5. Outlook and conclusion
Our manipulation of self-collimated beams in a PhC to form a compact MZI with a unidirectional output behaviour calls for further research in the direction of making the output of the MZI tunable. To this end one may think of exploiting the sensitivity of the beam-splitter properties to changes of the beam-splitter geometry or its dielectric configuration. In particular, ideas derived from nanoelectromechanical systems (NEMS) may be applied here. Active switching can be achieved by introducing a sufficient phase shift locally at the beam splitter BS2, for instance, inserting high refractive index dielectric rods into the air holes . In this way, PhC MZI modulators can have a very small footprint because, unlike in conventional waveguide based modulators, sufficient phase shifts can be achieved without the need of long interferometer arms. NEMS can be operated up to the GHz range  and have been combined already with PhCs to obtain tunability of their transmission . The PhC MZI presented here is also promising for micromechanical sensing and lab-on-a-chip applications because the phase shifts, induced either locally at a beam splitter or along an interferometer arm, can be monitored as a change of differential output.

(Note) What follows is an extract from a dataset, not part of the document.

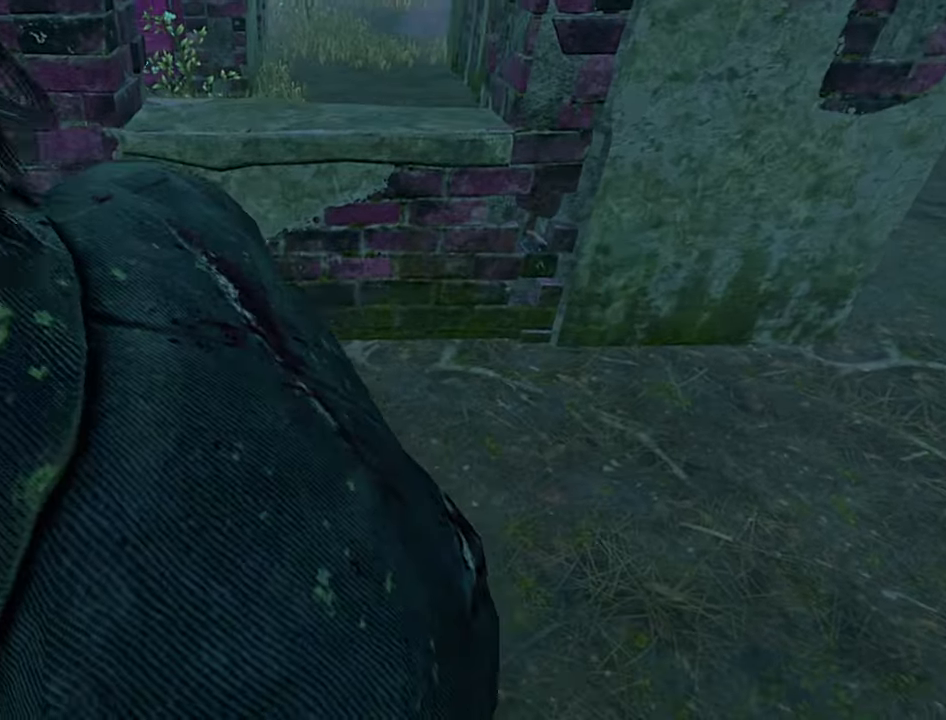
{"keys": ["shift", "w"], "events": [[83, "shift", "down"], [217, "w", "down"]]}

In conclusion, we have combined a silicon photonic crystal operating in the self-collimation mode of infrared light with integrated beam splitters and mirrors, to realize a compact monolithic Mach-Zehnder interferometer (MZI). The resulting MZI has high structural quality and as a result shows a pronounced unidirectionality, as measured with in-plane transmission spectroscopy. Further, the self-collimated beams in the PhC and the unidirectionality have been clearly observed with spatial measurements of the near and far field of the MZI, while simulations have been used to support interpretation of the data. Our results call for development of tuning the MZI output.
This work is supported by NanoNed, a technology program of the Dutch Ministry of Economic Affairs via the foundation STW.